- AIM OF THE TASK -
Among the entries, find each line that includes the string "linejoin" and list it.

- RECORDS FOR THE TASK -
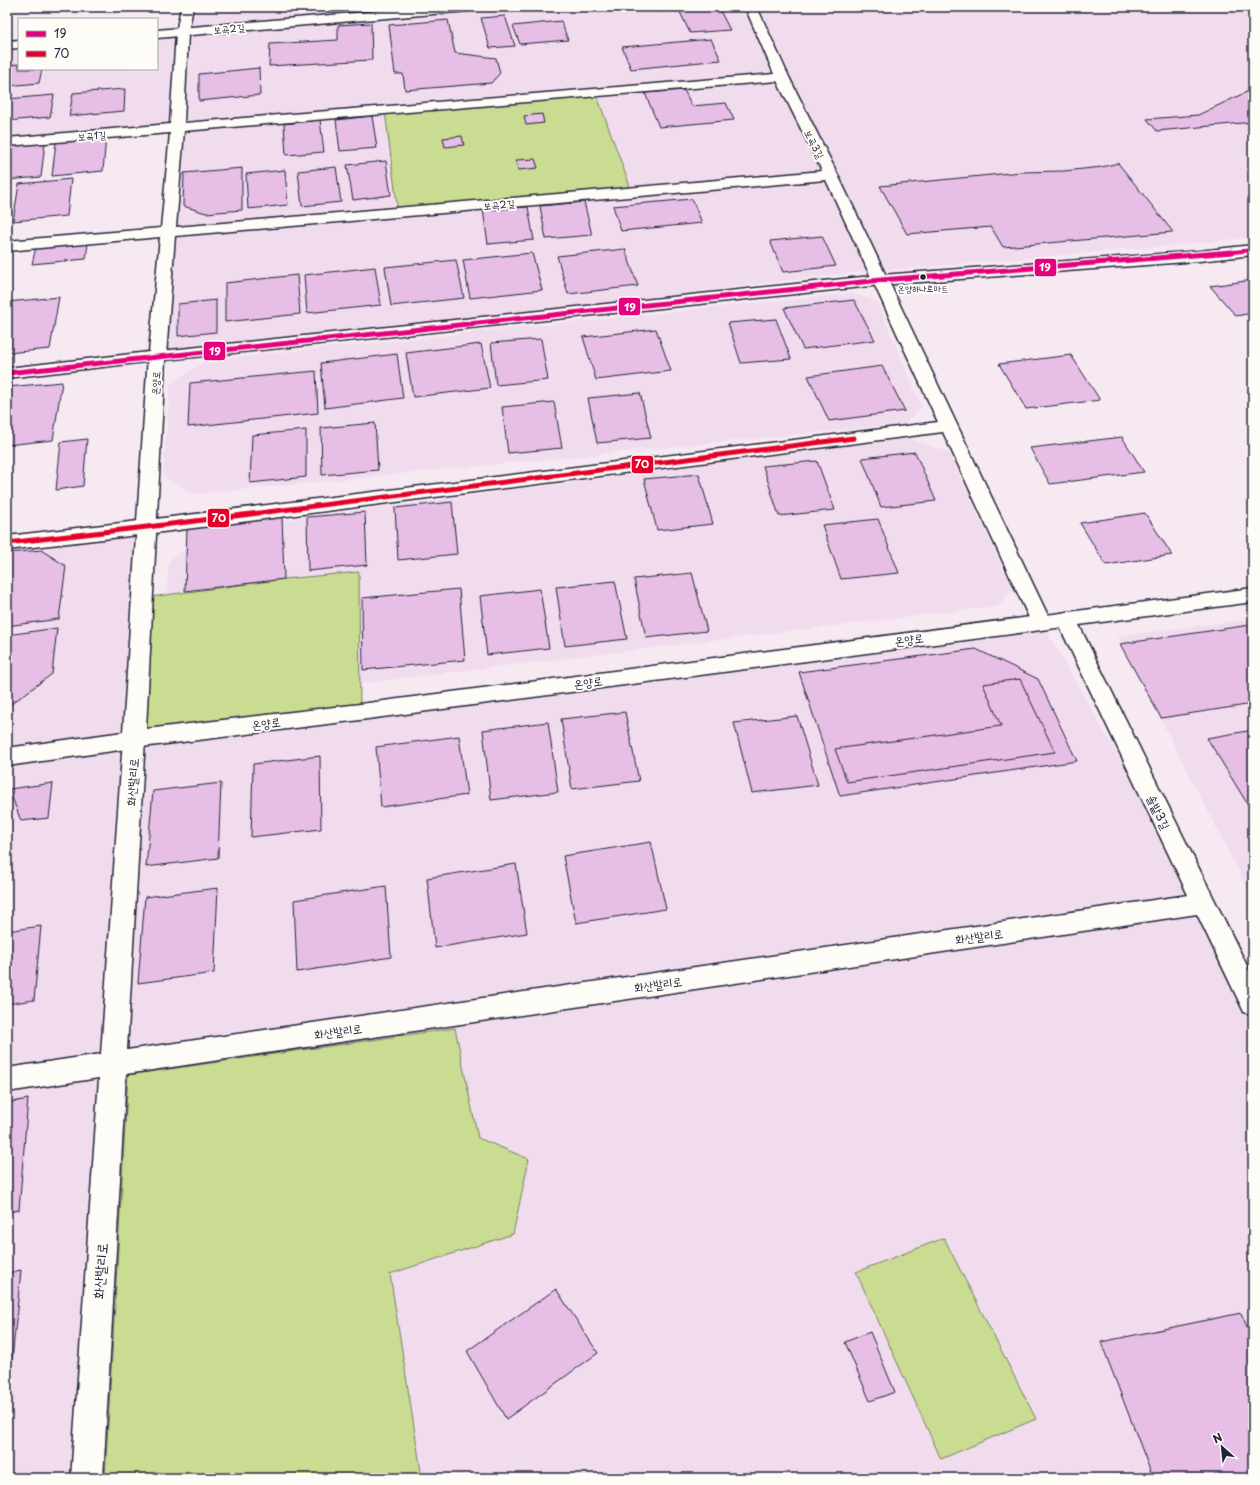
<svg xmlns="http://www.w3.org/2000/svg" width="1260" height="1485" font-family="'Playpen Sans','Poor Story',sans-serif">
<rect width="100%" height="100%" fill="#f6e9f2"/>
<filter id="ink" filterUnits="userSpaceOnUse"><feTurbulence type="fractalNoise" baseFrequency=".025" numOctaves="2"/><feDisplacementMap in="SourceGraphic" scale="8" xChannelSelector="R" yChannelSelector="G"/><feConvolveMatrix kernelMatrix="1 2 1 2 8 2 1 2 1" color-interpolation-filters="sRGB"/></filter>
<g filter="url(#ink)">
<g fill="#f1dcee">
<polygon points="187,7 1253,7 1253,237 1189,244 844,274 157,356 177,129 7,142 7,45 19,44 19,69 157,69 157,34 182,32"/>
<polygon points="851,293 877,301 922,407 905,424 195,494 163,476 170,384 207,360"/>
<polygon points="908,438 949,452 1013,590 998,606 198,703 161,680 169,561 210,530"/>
<polygon points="147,527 134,739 1041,622 1203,903 1253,1004 1253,1478 7,1478 7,543"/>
<polygon points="1253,619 1253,899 1118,636"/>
</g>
<g fill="#c9dc91" stroke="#767f66">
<polygon points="596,93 632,192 398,213 385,111"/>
<polygon points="359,572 360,712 134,739 143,598 284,579"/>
<polygon points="455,1028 478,1138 529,1159 513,1234 390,1274 422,1478 105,1478 128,1075"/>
<polygon points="944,1238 1036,1419 941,1459 856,1272"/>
</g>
<g fill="#e6bee6" stroke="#22223b">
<polygon points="653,7 718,7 730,30 690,33 679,10 656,12"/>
<polygon points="505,16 515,46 490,48 481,18"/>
<polygon points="448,20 455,53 496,58 500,73 491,83 405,90 403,74 395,74 389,25"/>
<polygon points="561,21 568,40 520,44 513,26"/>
<polygon points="371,23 372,60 269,66 270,44 338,40 338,25"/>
<polygon points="711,39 721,60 631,69 622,47"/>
<polygon points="19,64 19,69 42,69 39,83 7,86 7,65"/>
<polygon points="259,68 260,95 199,101 199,74"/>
<polygon points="125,89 124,111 69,116 73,93"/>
<polygon points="1253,89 1253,122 1157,131 1147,119 1198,115"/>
<polygon points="684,90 692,106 726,103 734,120 659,127 645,93"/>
<polygon points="54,95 50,117 7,121 7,99"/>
<polygon points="542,114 544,123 526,125 524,116"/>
<polygon points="372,116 377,148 340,151 336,120"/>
<polygon points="320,120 324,152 286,155 284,124"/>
<polygon points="462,136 464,145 445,147 443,138"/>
<polygon points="106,137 103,171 52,176 56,142"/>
<polygon points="45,143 41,177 7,180 7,146"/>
<polygon points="535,159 538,168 518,170 516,160"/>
<polygon points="386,161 391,195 353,200 347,165"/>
<polygon points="1118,163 1173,232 1003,247 991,227 907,234 880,186 1021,172 1064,171 1102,167"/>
<polygon points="336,167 341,202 302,206 298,171"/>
<polygon points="242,168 242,210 206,213 183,206 184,173"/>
<polygon points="285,170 288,205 248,209 246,174"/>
<polygon points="71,179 67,216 13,221 19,184"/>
<polygon points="692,199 702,223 621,231 613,206"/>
<polygon points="584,202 592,235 546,239 540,206"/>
<polygon points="528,207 534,240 488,244 483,210"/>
<polygon points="822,236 836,266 783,272 770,241"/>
<polygon points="88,243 86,259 32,264 36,247"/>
<polygon points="625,249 638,286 568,294 557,256"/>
<polygon points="532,253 542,290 470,298 463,260"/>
<polygon points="456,260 464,298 391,306 385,267"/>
<polygon points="375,267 381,305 307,313 304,275"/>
<polygon points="297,275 300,314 225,322 225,283"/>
<polygon points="1253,280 1253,313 1236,316 1210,286"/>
<polygon points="59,297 50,349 7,353 7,302"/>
<polygon points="216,300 216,332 178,336 178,304"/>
<polygon points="854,300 875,340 803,349 784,308"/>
<polygon points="776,319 791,359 741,363 728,323"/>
<polygon points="656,329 671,371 596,380 583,337"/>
<polygon points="541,339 548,380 496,385 491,343"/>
<polygon points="481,344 490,388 413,397 406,353"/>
<polygon points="397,354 403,398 325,408 321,363"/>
<polygon points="1071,355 1100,400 1026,409 999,364"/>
<polygon points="882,366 905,411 829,421 808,376"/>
<polygon points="316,371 318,413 188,427 190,383"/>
<polygon points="62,382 53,440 7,445 7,387"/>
<polygon points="640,393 651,438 597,443 588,398"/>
<polygon points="554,402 562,448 508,453 502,407"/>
<polygon points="375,423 378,470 322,475 321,428"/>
<polygon points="306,430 306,477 250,483 252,435"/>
<polygon points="1122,437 1144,472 1050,484 1030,448"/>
<polygon points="87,439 83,486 56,490 61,442"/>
<polygon points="915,452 936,501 881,507 862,458"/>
<polygon points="817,461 835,510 779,516 763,466"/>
<polygon points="699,474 713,524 657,530 644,479"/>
<polygon points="452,502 457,554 398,560 395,508"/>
<polygon points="365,512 367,565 308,571 307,517"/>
<polygon points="1145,513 1172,555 1106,565 1080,523"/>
<polygon points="282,516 284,579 185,591 187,528"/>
<polygon points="878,519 899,573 841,579 822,525"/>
<polygon points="41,550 66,566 59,619 7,626 7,553"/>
<polygon points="692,573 707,631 646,638 634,579"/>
<polygon points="615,581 627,639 565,646 556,587"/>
<polygon points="459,589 465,660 363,670 362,598"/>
<polygon points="540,589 549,648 487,655 480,596"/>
<polygon points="1250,625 1253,629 1253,704 1161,718 1120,644"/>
<polygon points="57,628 52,674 7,707 7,635"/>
<polygon points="976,649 1038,679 1077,761 840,796 799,672"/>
<polygon points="1020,679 1055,752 847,782 835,749 1001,726 983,684"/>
<polygon points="625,712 639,781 572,789 561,719"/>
<polygon points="797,716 818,785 752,793 734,723"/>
<polygon points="548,722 558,792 491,800 483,730"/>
<polygon points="1253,730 1253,813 1207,738"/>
<polygon points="459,736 467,795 381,807 376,747"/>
<polygon points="320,756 321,829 251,837 253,764"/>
<polygon points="53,783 49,818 21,821 9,789"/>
<polygon points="221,783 218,858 146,867 153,791"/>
<polygon points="651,842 666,909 576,923 563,856"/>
<polygon points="516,864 527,933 435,948 427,878"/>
<polygon points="386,886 391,957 297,972 294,900"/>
<polygon points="218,888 214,973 138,983 145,897"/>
<polygon points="41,926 34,1000 7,1004 7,931"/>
<polygon points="28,1099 19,1210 7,1212 7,1103"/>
<polygon points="21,1270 8,1400 7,1401 7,1273"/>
<polygon points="556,1289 598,1353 506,1419 467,1351"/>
<polygon points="1241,1313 1253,1340 1253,1478 1153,1478 1101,1342"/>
<polygon points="870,1332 895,1392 870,1401 845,1342"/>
</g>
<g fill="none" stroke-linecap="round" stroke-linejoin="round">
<g stroke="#22223b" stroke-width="3">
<g id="minor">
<path d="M 181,7 L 193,7 L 188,33 L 184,123 L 774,74 L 745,7 L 757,7 L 789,77 L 838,175 L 1051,622 L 1048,627 L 1041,629 L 1034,627 L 1031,622 L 943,432 L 147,534 L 7,550 L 7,536 L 147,520 L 938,422 L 826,180 L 175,236 L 166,356 L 163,360 L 7,378 L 7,368 L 149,352 L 160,237 L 7,251 L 7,241 L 161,228 L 170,133 L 7,146 L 7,138 L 170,124 L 176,33 ZM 777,81 L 822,171 L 176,227 L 184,131 Z"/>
<polygon points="1066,612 1073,614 1076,619 1253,978 1253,1015 1244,1012 1197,914 126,1074 103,1478 71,1478 99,1078 7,1092 7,1068 101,1054 123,739 126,733 134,730 142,733 145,739 127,1050 1188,895 1056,619 1059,614"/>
</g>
</g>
<g stroke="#22223b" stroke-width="3">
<g id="tertiary">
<polygon points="425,7 474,7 472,10 468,11 157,38 157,30"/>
<polygon points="19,40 19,48 7,49 7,41"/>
</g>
</g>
<g stroke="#22223b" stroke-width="3">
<polygon id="secondary" points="1253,245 1253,255 1199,261 881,285 165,360 146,729 360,704 1253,588 1253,602 360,720 134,748 7,766 7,748 123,732 148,356 151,352 881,275 1199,251"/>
</g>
<use href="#minor" fill="#fdfcf7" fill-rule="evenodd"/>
<use href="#tertiary" fill="#fdfcf7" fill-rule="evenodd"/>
<use href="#secondary" fill="#fdfcf7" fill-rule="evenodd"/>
<g stroke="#fdfcf7" stroke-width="6">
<polyline id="bus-1-far1" points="1223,253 1253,250"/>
</g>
<g stroke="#fdfcf7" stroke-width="8">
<polyline id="bus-1" points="7,373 881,280 1232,252"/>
</g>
<g stroke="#fdfcf7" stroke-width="8">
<polyline id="bus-2" points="7,543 147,527 854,438"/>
</g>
<use href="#bus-1-far1" stroke="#e5007d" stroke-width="4"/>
<use href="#bus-1" stroke="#e5007d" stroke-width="5"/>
<use href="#bus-2" stroke="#e4002b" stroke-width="5"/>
</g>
</g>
<circle fill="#22223b" stroke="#fdfcf7" stroke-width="1.5" cx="923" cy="277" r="3.5"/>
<g text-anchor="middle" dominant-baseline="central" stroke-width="4" stroke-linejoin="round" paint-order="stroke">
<g font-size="9" fill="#22223b" stroke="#fdfcf7">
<text x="923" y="288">온양하나로마트</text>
</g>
<g font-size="10" fill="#22223b" stroke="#fdfcf7">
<text transform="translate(229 28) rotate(-5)">보곡2길</text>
<text transform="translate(92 135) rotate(-4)">보곡1길</text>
<text transform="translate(815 144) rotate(63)">보곡3길</text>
<text transform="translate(499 204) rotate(-5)">보곡2길</text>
<text transform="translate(155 383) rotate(-87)">온양로</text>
</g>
<g font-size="12" fill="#22223b" stroke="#fdfcf7">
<text transform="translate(909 639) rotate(-8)">온양로</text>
<text transform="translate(588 682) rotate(-8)">온양로</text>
<text transform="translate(266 723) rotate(-7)">온양로</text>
<text transform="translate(132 782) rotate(-86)">화산발리로</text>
<text transform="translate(1159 812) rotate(64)">솔밭3길</text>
<text transform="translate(979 936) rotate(-8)">화산발리로</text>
<text transform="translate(658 984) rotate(-8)">화산발리로</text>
<text transform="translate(338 1031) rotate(-8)">화산발리로</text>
</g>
<g font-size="14" fill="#22223b" stroke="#fdfcf7">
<text transform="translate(100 1271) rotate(-86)">화산발리로</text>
</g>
</g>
<g stroke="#fdfcf7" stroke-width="1.5">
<rect x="1034" y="258" width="23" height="19" rx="4" fill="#e5007d"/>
<rect x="618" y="297" width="23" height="19" rx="4" fill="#e5007d"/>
<rect x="203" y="341" width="23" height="20" rx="4" fill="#e5007d"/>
<rect x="631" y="455" width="23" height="19" rx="4" fill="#e4002b"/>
<rect x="207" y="508" width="23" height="20" rx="4" fill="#e4002b"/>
</g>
<g font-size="11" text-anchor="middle" font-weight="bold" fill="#fff">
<text x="1045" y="271">19</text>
<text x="630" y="311">19</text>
<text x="215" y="355">19</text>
<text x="642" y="468">70</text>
<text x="219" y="522">70</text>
</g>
<rect width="1260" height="1485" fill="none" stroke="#fdfcf7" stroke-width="24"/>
<rect x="12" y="12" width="1236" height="1461" fill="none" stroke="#22223b" stroke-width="1.5" filter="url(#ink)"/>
<rect x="18" y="18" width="140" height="52" fill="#fdfcf7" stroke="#a5a5ac"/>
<rect x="26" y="31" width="20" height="6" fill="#e5007d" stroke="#a5a5ac"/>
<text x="54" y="38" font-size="12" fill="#22223b">19</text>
<rect x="26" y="51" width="20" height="6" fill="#e4002b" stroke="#a5a5ac"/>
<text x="54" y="58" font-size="12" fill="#22223b">70</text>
<g transform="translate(1222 1447) rotate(333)" stroke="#fdfcf7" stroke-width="3" paint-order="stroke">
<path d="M0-3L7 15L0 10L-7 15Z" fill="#22223b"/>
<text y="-6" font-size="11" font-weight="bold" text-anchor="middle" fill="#22223b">N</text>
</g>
</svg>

- FINISHED TASK -
<g fill="none" stroke-linecap="round" stroke-linejoin="round">
<g text-anchor="middle" dominant-baseline="central" stroke-width="4" stroke-linejoin="round" paint-order="stroke">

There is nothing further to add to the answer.